*** Data for the task Section Begins ***
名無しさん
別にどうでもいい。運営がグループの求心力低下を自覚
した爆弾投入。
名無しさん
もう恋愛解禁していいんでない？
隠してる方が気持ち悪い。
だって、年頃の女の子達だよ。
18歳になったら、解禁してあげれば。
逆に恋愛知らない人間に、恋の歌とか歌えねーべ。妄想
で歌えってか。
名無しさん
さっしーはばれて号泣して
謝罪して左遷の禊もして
*** Data for the task Section Ends ***
*** Data for the task Section Begins ***
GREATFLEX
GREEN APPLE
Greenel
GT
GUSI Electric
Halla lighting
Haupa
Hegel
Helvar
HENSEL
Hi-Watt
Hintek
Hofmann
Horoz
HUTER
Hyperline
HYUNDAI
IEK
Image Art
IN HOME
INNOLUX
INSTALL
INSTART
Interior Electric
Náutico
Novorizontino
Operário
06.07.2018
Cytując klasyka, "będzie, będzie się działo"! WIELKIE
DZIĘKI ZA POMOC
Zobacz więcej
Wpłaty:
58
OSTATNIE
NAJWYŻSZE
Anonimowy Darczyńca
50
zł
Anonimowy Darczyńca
*** Data for the task Section Ends ***
- _Assignment_:
Give again exactly, and only, the lines above starting at the one with "だって、年頃の女の子達だよ。" and ending at the one with "謝罪して左遷の禊もして".

- _Task solution_:
だって、年頃の女の子達だよ。
18歳になったら、解禁してあげれば。
逆に恋愛知らない人間に、恋の歌とか歌えねーべ。妄想
で歌えってか。
名無しさん
さっしーはばれて号泣して
謝罪して左遷の禊もして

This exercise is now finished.